== Given records ==
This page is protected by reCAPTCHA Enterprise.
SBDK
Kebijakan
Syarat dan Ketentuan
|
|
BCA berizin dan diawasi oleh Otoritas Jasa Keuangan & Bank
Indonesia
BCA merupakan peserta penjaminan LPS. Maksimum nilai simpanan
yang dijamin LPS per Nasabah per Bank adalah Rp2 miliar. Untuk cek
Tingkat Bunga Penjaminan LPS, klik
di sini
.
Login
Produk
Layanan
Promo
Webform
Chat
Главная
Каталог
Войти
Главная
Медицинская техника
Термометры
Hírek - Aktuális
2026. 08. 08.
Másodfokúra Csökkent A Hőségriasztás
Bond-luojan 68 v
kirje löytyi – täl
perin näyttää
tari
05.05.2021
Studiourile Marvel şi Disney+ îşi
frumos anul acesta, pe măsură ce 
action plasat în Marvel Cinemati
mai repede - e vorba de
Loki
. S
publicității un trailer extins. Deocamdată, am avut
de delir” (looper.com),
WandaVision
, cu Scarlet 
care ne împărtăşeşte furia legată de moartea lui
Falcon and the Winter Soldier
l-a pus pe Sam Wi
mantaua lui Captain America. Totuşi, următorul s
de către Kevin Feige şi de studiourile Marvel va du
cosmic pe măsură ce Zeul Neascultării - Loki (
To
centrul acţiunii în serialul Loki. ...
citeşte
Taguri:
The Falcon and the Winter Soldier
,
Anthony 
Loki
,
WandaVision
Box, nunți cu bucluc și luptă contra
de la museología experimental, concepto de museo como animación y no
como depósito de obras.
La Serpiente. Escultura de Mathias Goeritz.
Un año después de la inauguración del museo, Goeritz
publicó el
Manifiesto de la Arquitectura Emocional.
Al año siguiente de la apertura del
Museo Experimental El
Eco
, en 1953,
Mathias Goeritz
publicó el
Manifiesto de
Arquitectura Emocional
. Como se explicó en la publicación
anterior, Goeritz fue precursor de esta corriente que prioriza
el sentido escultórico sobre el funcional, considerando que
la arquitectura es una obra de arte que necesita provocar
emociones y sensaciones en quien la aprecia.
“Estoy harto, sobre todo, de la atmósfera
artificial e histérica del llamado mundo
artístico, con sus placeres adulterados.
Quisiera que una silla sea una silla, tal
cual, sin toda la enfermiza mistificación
===
== Given records ==
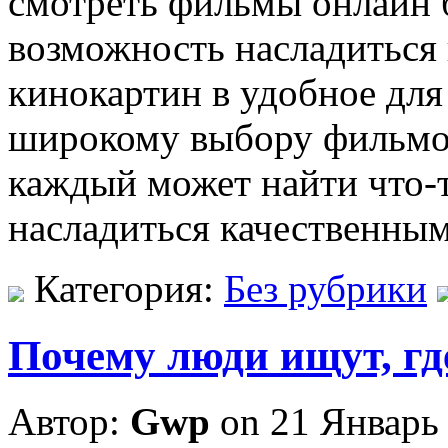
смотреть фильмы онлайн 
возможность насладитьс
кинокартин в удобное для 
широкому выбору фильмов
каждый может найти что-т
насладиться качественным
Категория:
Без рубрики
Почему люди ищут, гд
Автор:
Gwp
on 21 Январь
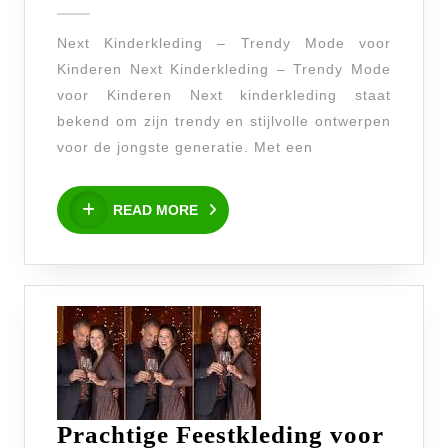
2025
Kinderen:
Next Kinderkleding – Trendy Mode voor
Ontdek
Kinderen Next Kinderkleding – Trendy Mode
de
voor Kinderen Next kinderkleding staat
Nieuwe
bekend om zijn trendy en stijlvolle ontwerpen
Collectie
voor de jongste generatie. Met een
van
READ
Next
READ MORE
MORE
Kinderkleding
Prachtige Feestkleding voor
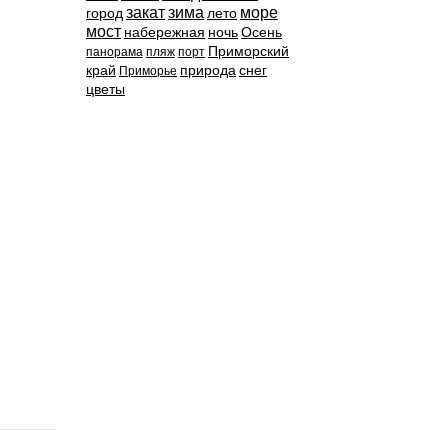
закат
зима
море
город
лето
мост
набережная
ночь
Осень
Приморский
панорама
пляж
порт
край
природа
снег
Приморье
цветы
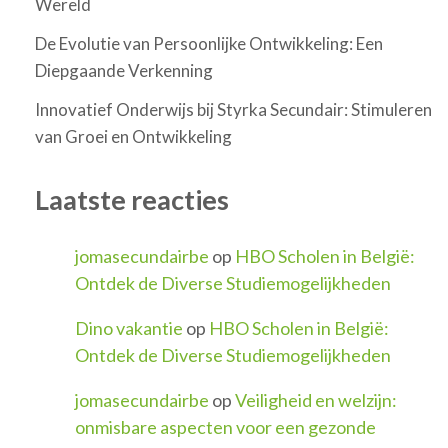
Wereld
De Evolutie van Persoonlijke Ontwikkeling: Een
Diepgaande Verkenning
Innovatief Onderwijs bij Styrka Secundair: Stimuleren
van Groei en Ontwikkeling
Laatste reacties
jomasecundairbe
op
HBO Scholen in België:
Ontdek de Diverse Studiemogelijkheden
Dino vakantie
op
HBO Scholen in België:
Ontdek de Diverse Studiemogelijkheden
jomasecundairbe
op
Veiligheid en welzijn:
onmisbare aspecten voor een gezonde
===
◆ **Work item**
All lines in the listing above between the line with "This page is" and the line with "BCA merupakan peserta", inclusive, should be set down exactly, and no line outside that range.

◆ **Answer**
This page is protected by reCAPTCHA Enterprise.
SBDK
Kebijakan
Syarat dan Ketentuan
|
|
BCA berizin dan diawasi oleh Otoritas Jasa Keuangan & Bank
Indonesia
BCA merupakan peserta penjaminan LPS. Maksimum nilai simpanan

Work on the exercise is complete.